Rendered page images
========================

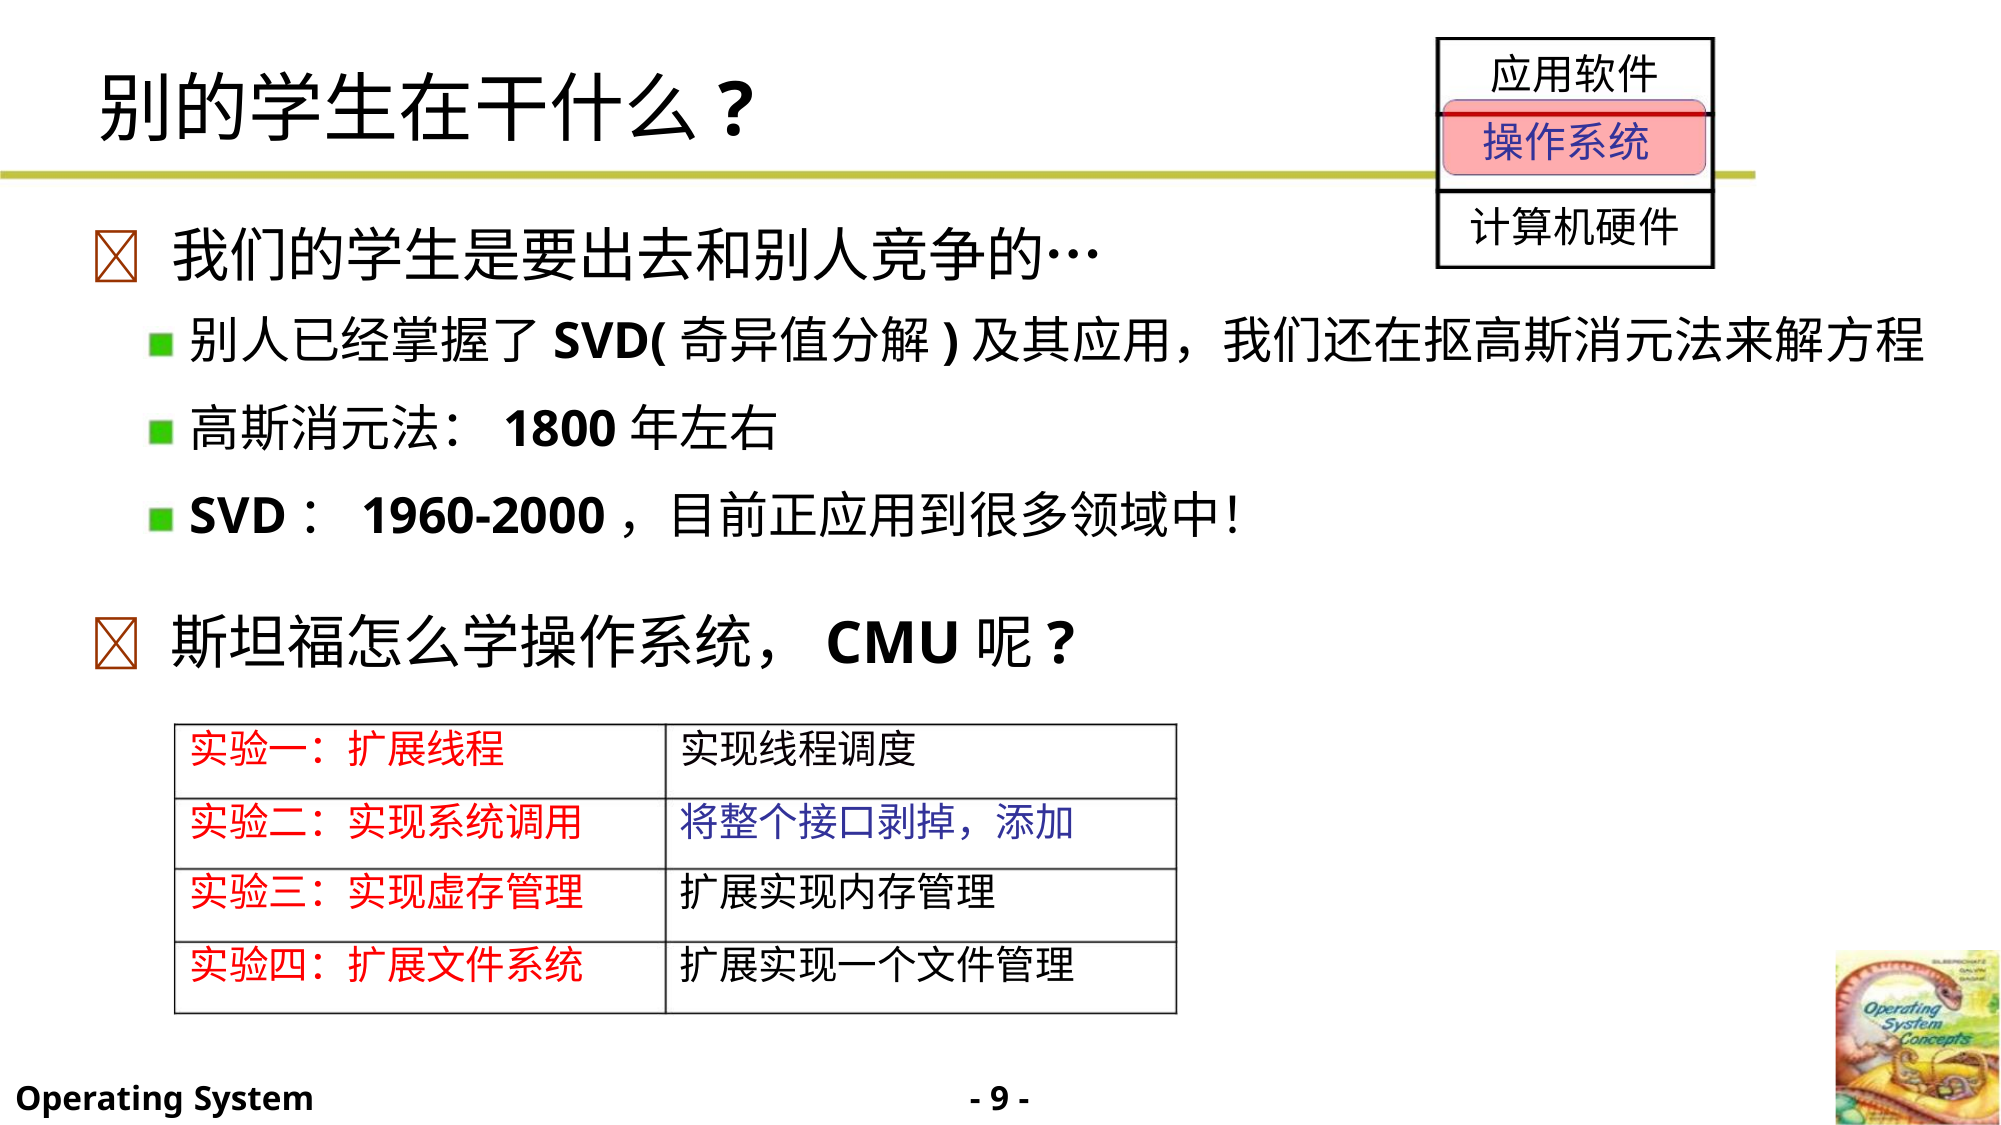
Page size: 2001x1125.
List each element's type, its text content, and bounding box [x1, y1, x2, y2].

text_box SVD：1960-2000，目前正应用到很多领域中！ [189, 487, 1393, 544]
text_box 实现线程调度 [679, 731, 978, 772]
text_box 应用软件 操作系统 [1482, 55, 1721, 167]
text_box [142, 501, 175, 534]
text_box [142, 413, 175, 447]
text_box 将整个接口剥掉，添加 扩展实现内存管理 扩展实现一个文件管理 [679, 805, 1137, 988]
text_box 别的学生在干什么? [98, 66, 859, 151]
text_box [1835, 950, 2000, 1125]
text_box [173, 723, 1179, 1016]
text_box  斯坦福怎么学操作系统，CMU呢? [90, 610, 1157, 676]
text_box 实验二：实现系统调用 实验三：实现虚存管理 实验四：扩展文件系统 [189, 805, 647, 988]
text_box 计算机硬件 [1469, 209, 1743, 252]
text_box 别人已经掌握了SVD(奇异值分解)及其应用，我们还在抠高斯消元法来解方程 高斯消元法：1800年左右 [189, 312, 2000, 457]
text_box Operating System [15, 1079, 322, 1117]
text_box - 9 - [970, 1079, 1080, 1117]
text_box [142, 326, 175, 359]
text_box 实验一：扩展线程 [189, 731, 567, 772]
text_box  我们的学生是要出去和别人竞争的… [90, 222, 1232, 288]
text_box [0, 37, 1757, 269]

========================

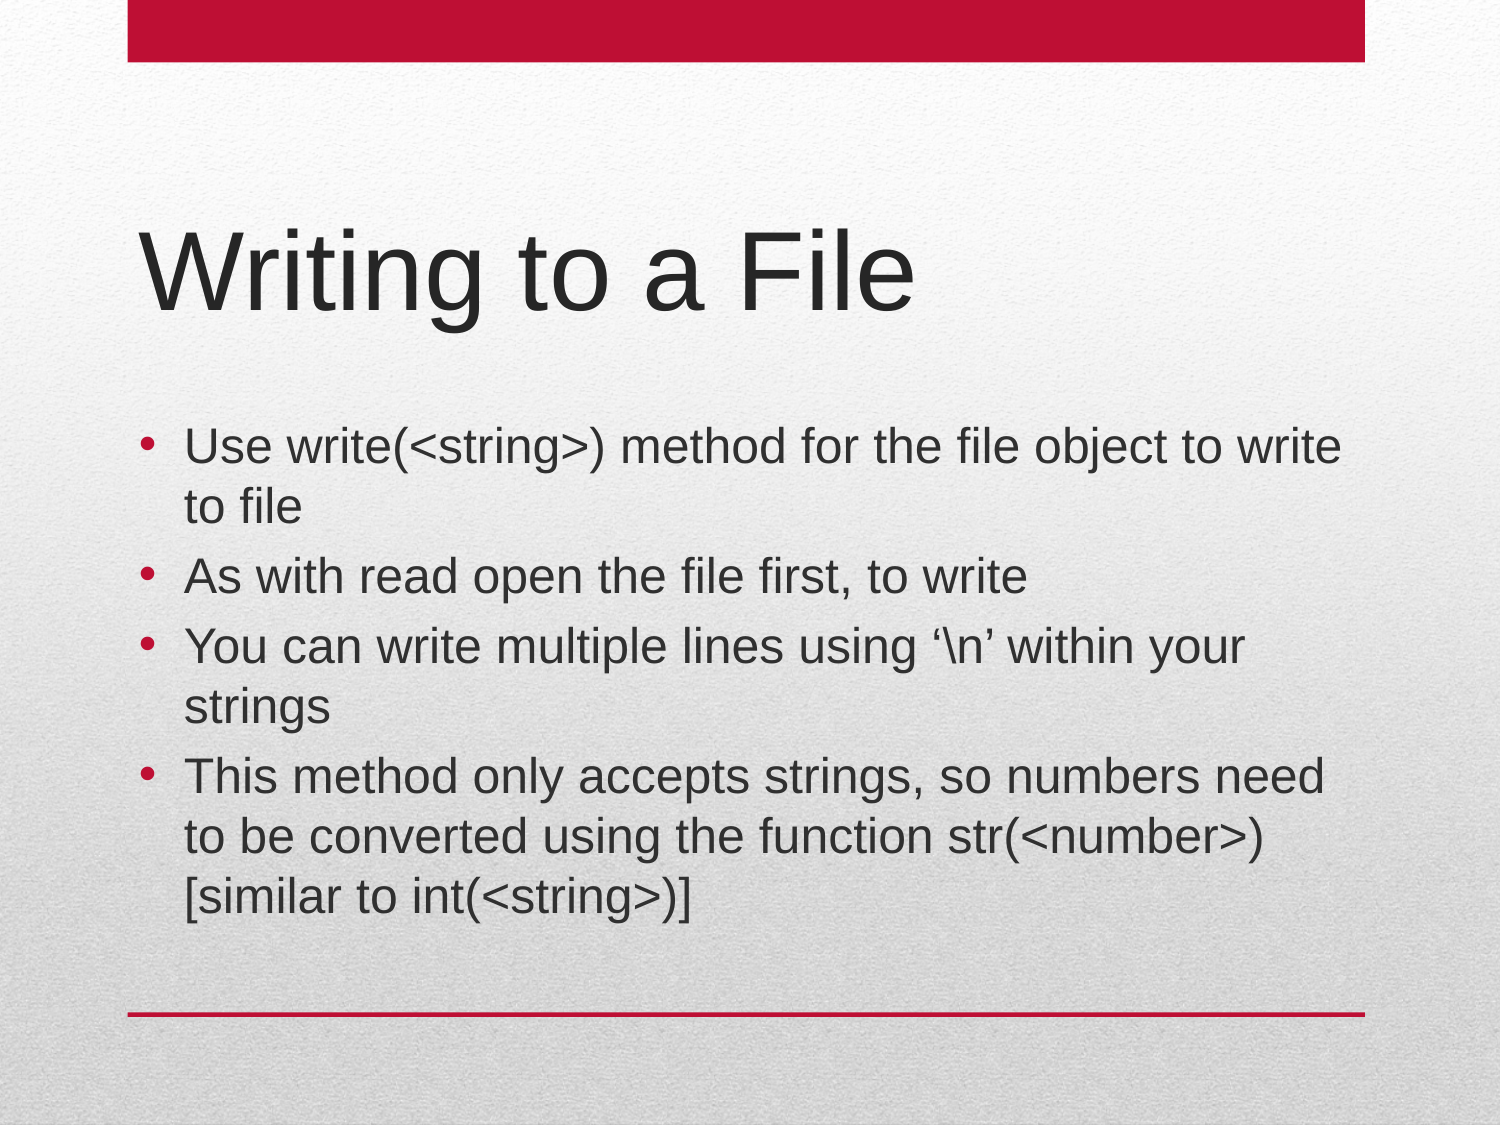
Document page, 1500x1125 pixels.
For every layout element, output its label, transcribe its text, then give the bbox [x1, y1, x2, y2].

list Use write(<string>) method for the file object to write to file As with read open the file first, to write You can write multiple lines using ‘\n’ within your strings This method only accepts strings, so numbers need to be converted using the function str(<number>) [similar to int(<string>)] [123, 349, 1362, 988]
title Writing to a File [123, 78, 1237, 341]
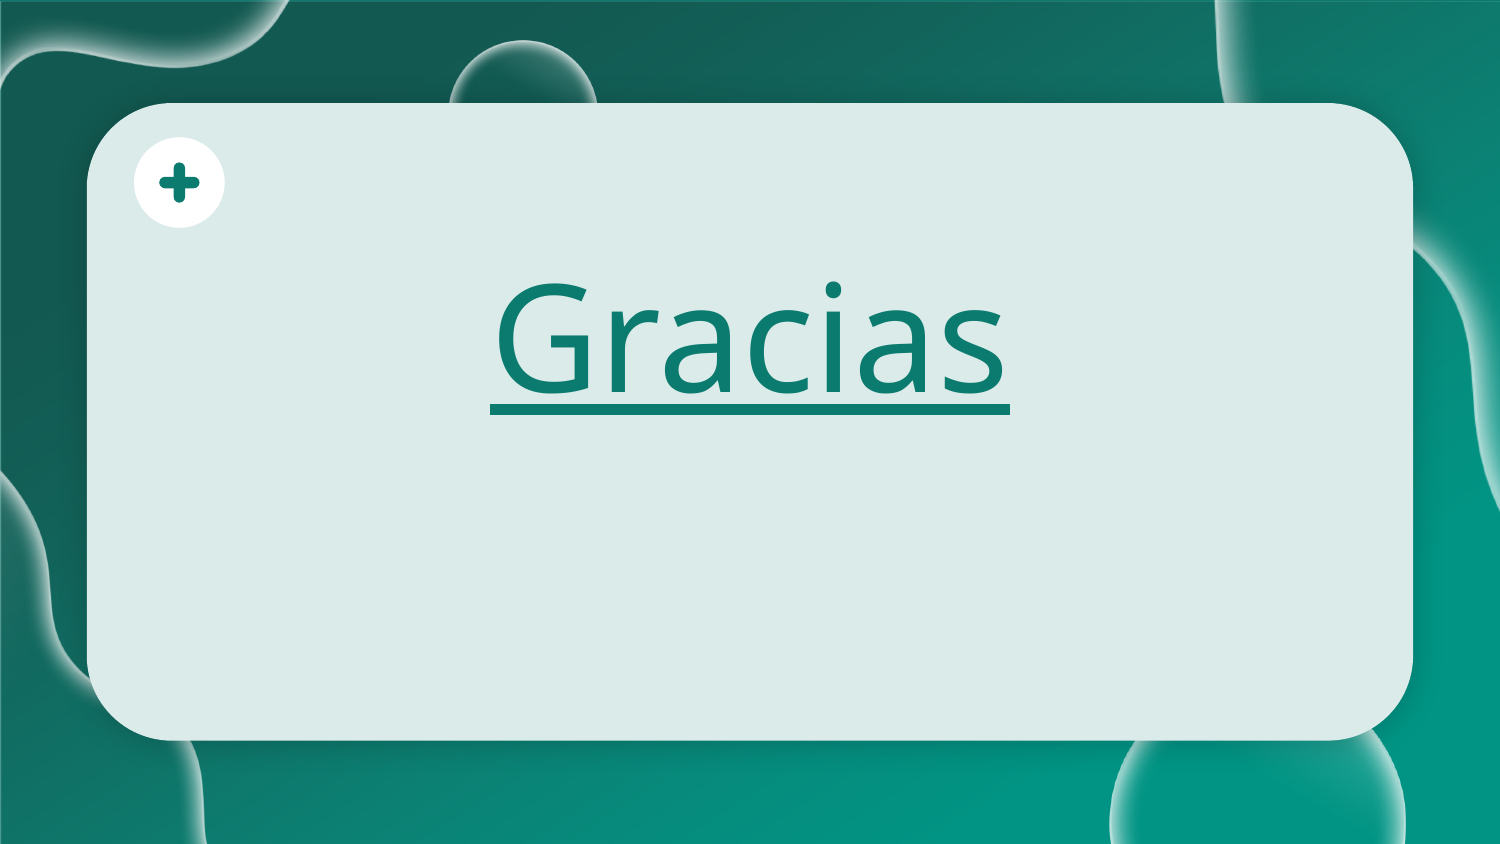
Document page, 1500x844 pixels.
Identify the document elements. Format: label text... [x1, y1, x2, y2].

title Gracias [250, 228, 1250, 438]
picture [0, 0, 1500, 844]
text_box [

========================

**Task to carry out**
Find how many lines in the entries above have the string "pixels" and report only that number.

**Response to this exercise**
2